Il te cloue, Houellebecq.
De Houellebecq je n’ai rien goûté ; si ce n’est au spectacle mi navrant, mi fascinant, presque pathétique, de le voir se soumettre à l’exercice apparemment pénible de l’interview.
Soit, particules élémentaires ou non, possibilité d’une île peut être, mais Lovecraft assurément.
L’essai a du mérite. D’abord, il date de la fin des années 80, époque à laquelle Cthulhu n’était pas décliné en T-SHIRT pour fille, ne figurait pas d’excuse à l’indigence imaginaire du premier tâcheron se réclamant du cinéma d’horreur (hormis Gordon et Carpenter, pas grand chose de sincère à l’époque), et donc se trouvait motivé par tout autre chose qu’une facilité de sujet encline à une quelconque rentabilité éditoriale.
Plus qu’un sujet de passion, un sujet pour un écrivain admirateur ; un essai partisan, presque un pamphlet.
Mais Houellebecq admire Lovecraft, et en ce sens ne cherche aucunement à convaincre.
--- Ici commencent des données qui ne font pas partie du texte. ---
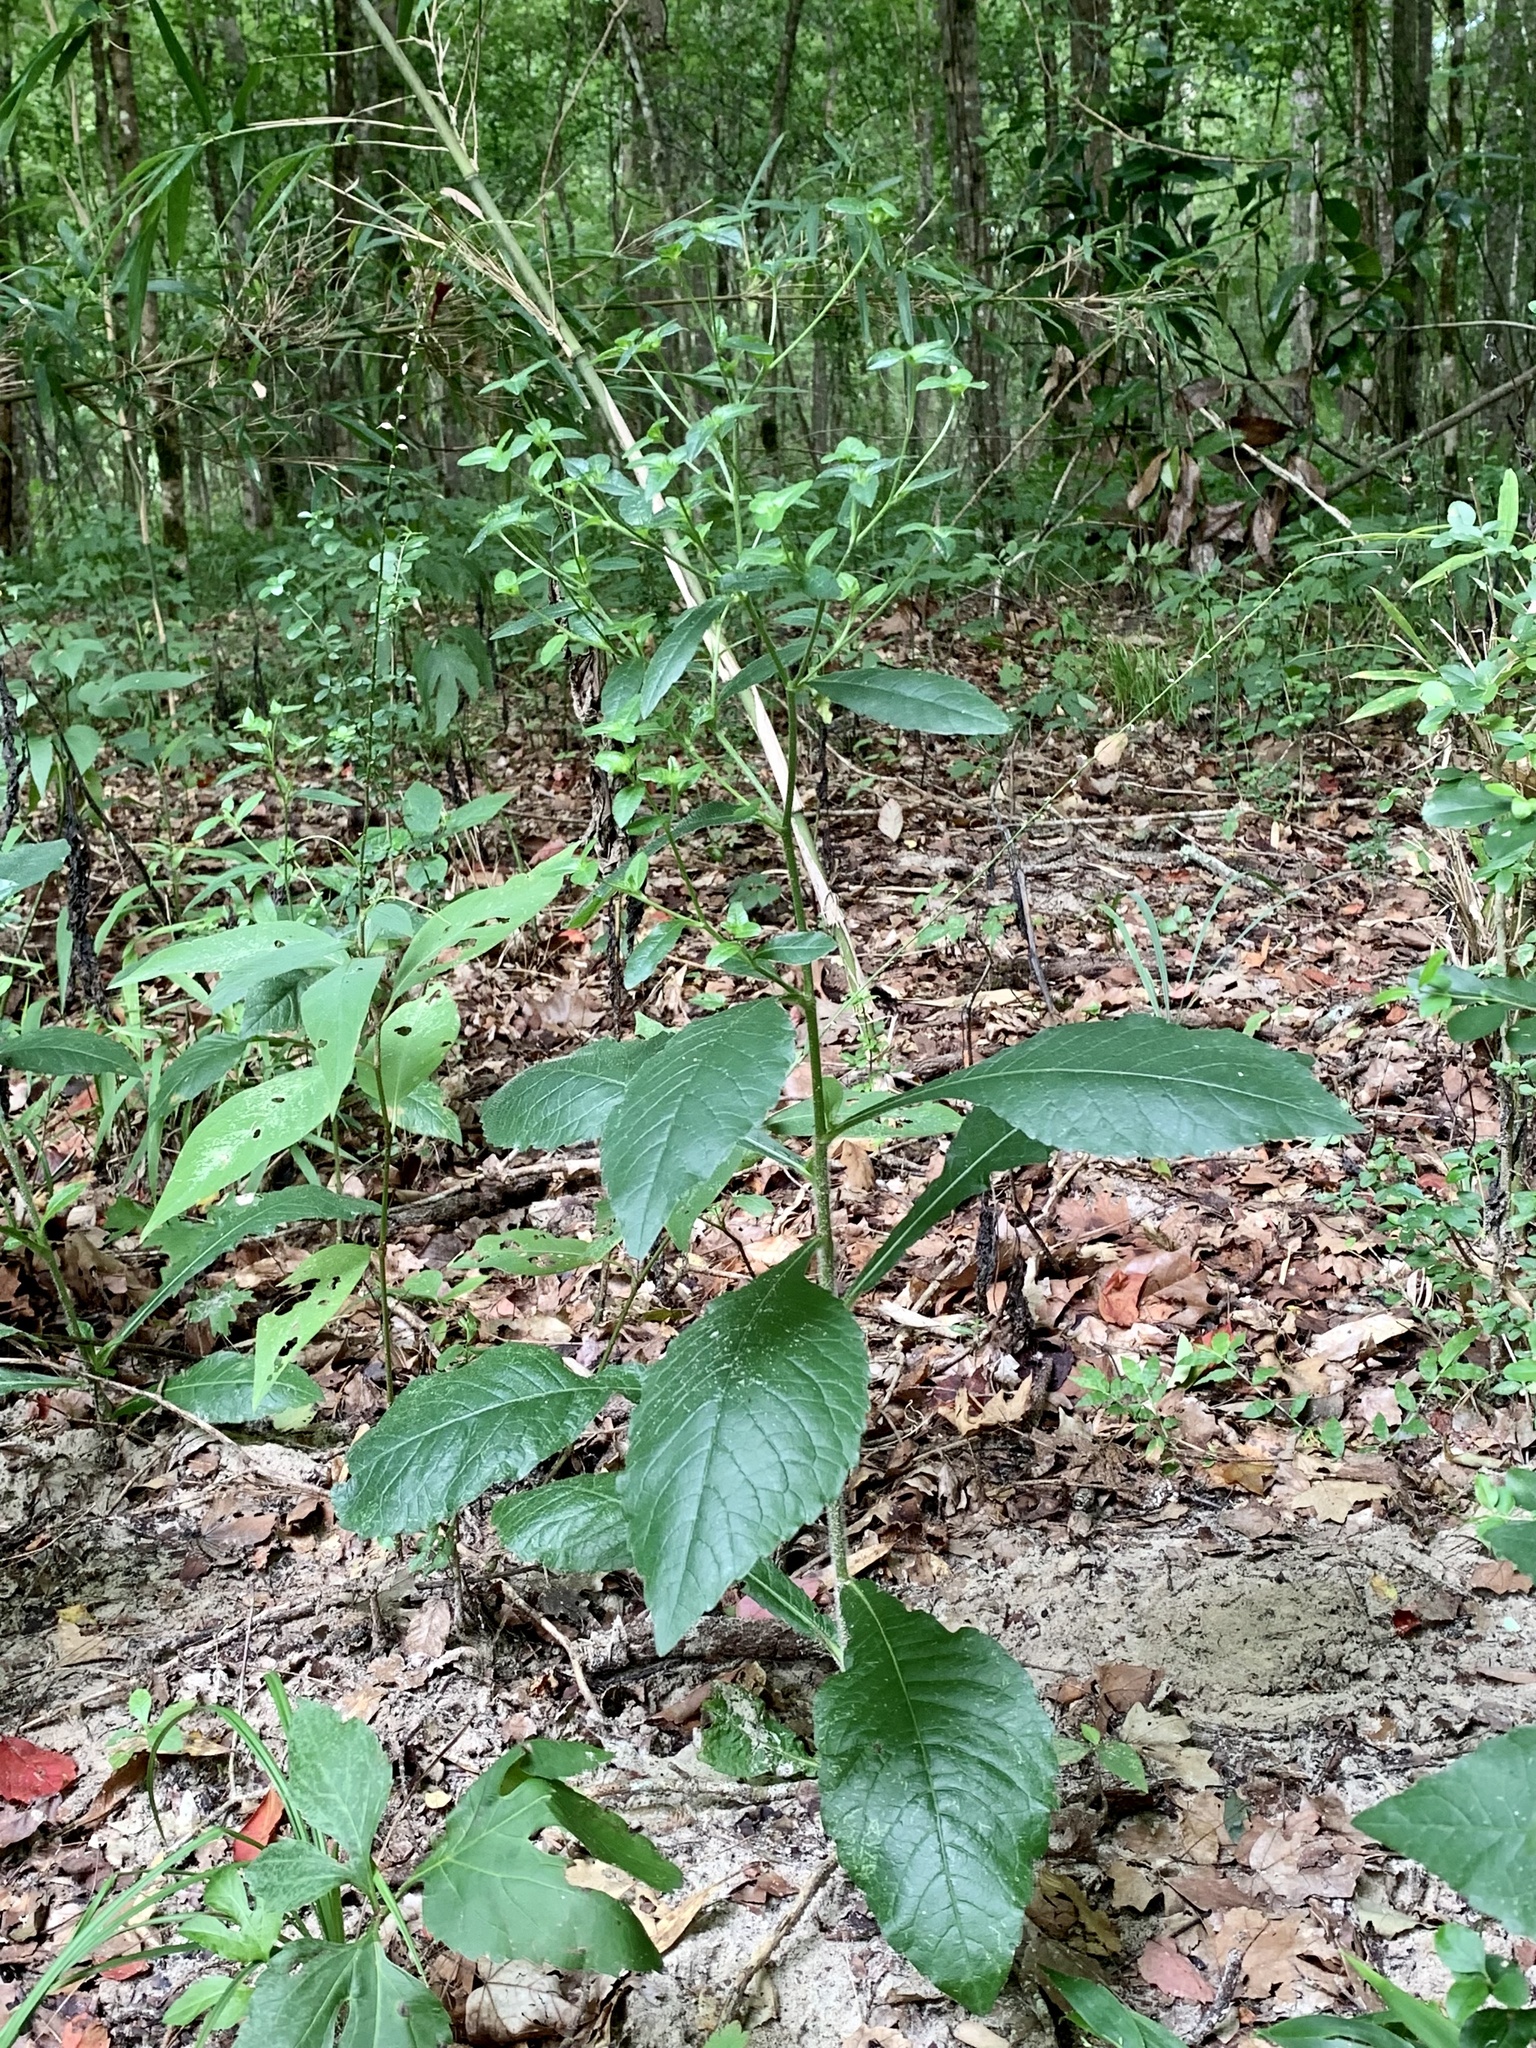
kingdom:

De la même façon que l’auteur de Providence triait ses lecteurs dès les premiers paragraphes, Houellebecq annonce la couleur : il admire Lovecraft, tout autant qu’il admire son œuvre. Que les détracteurs et les incultes —mot choisi à dessein— passent leur chemin, et que les partisans partagent le plaisir de disserter sur l’auteur.
En ce qui me concerne, le plaisir a été clairement partagé. Autre mérite de l’essai : la clarté de la prose, la simplicité du vocabulaire pourtant utilisé de façon à exprimer les sentiments provoqués par l’œuvre de HPL avec beaucoup d’acuité, faisant aussi transparaitre le regard tendre que porte Houellebecq sur l’écrivain. Voilà aussi une presque biographie découpée avec soin et rythme, assurant un intérêt constant et croissant du lecteur à la manière des reportages les plus captivant.
Évidemment c’est un fan de Lovecraft —un partisan, donc— qui en parle. Mais au delà de tout ce qui a attrait au mythe littéraire (le mythe de Lovecraft, et non « Mythe de Cthulhu » qui est un terme incorrect), c’est aussi et surtout l’aura et la personnalité de l’écrivain qui me fascine. Houellebecq a su, malgré la synthèse dont il a dû faire preuve, en brosser un portrait aussi fugace que vif que non exhaustif ; une vie et un parcours qui revêtiront toujours une aura de mystère.
Lovecraft était un homme torturé, masochiste, rêveur, poète. Il détestait le monde mais ne pouvait s’empêcher de faire preuve de considération. Homme de réserve et de débordements épouvantables. Éducation et exclamations. Solitaire désabusé, cynique ou lucide —qui sait ? Lovecraft était déraciné, déçu, démotivé, déchainé. Il était peut être même psychotique, si on voulait pousser.
C’était avant tout un créateur. Un être humain dans tout ce que cela peut représenter d’effroyable à vivre et appréhender.
Voilà ce que l’essai de Houllebecq a su retranscrire. Tout en s’interrogeant sur le processus créatif de Lovecraft, et dans une moindre mesure le processus créatif dans sa généralité, l’essai, bien introduit par la préface de Stephen King, constitue ce que tout fan de HPL devrait apprécier à sa juste valeur : un peu de temps avec l’écrivain, un peu de temps avec l'être humain en question.